If you’ve used Camunda BPM you might have noticed our engines briefest feature - it’s really really fast. Might be an idea to have a look at this whitepaper or read about our scalabilty if you haven’t experienced it for yourself. With the new job priorization feature and the exponential backoff included in the new Camunda BPM 7.4.0- release you will now be able to improve the speed further by tuning the efficiency of your custom jobs among others.
Imagine you have a lot of jobs (maybe 50,000) on a cluster environment which wait to be executed all at the same time. The current behavior of the engine (Camunda BPM 7.3.0) is to acquire all these jobs in parallel and without any order. So it is possible that the engine executes a rather unimportant “historization” job first while a job that is mission critical for your business is left unprioritized.
To make execution more efficient for your specific environment and to bring order into this situation of high job executor load, Camunda 7.4.0 now enables you to set a priority for each job. This can be done very easy within the Camunda Cockpit.
Furthermore with the new release it’s also possible to set job priorities dynamically for each process instance via process variables.
At runtime the Camunda engine then evaluates the priority of each job like shown in this BPMN-diagram:
But what if you have a large number of jobs with the same priority and same due date?
As already shown in Thorben’s blogpost the current way of executing multiple jobs in parallel is not be very efficient. Imagine you have 4 engines in the cluster and 50,000 jobs to be executed exactly at midnight. All the engines start acquiring jobs exactly at midnight, but only one of them locks the first 50 jobs exclusively and starts executing them. The three remaining engines can’t get any job, so 3⁄4 of an acquisition cycle is wasted without executing jobs.

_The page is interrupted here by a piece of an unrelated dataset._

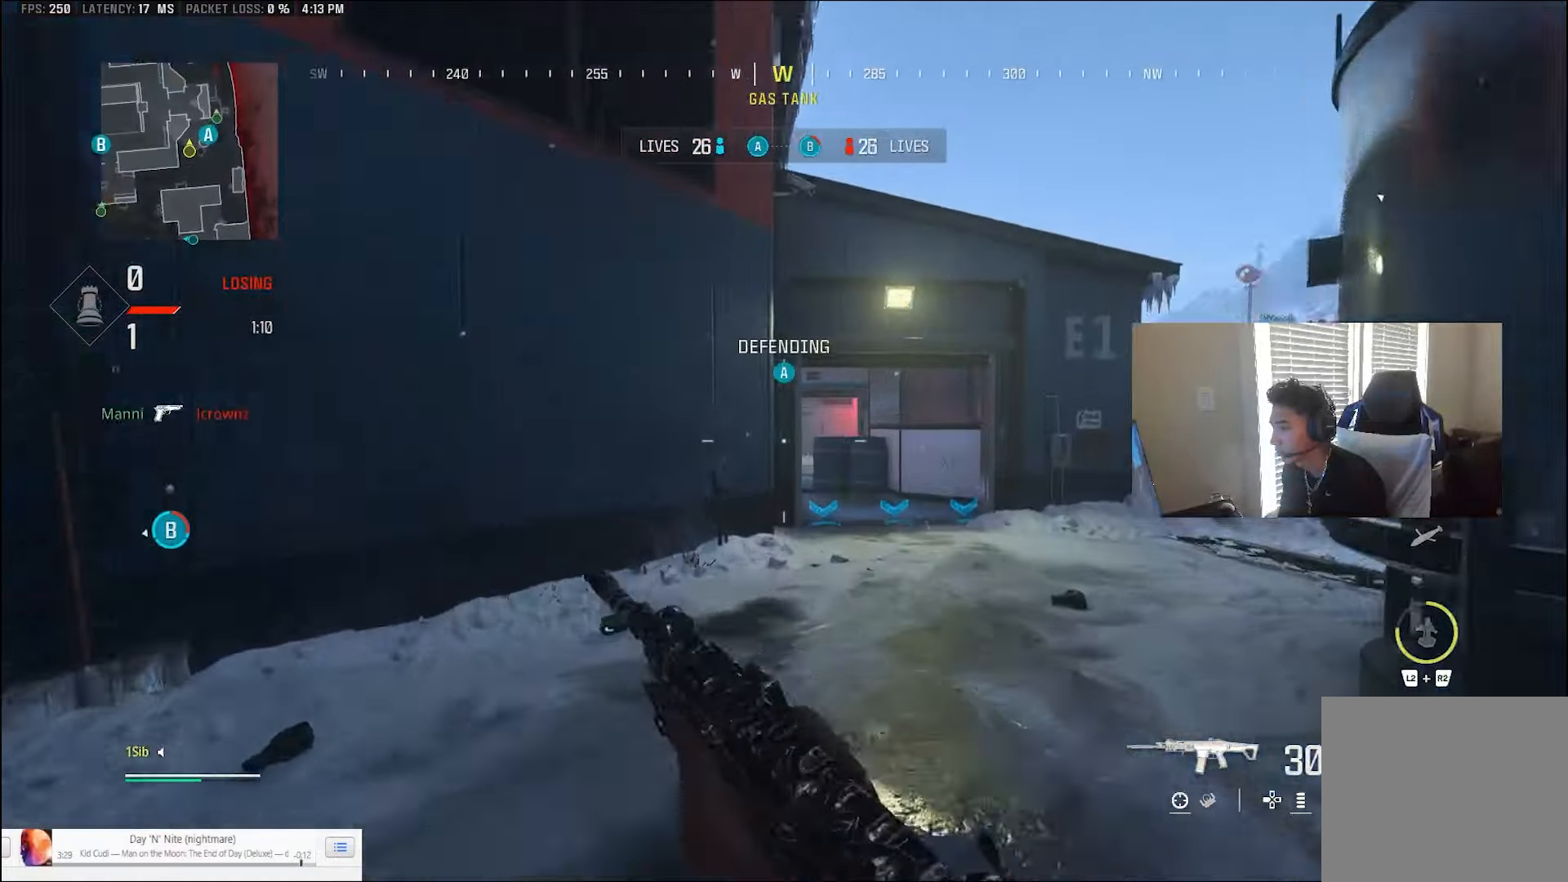
{"dt_ms": 500, "buttons": ["CIRCLE"], "left_stick": "down-right", "right_stick": "center", "events": [[67, "L3", "up"], [167, "CIRCLE", "down"], [200, "L3", "down"], [300, "CIRCLE", "up"], [300, "L3", "up"], [367, "L3", "down"], [500, "CIRCLE", "down"], [500, "L3", "up"], [500, "left_stick", "down-right"]]}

To handle this inefficient behavior, the new Camunda BPM 7.4.0-release provides a completely new approach, the exponential backoff. The engines in your cluster tries no longer to acquire jobs in parallel, but now they try it sequentially with a short delay (maybe 50 to 150 ms, the backoff). In consequence each node will only pick jobs that have no exclusive locks of other engines. So from now on, the acquiring jobs have only minimal overlap (if any) and all the jobs can be executed as quickly as possible.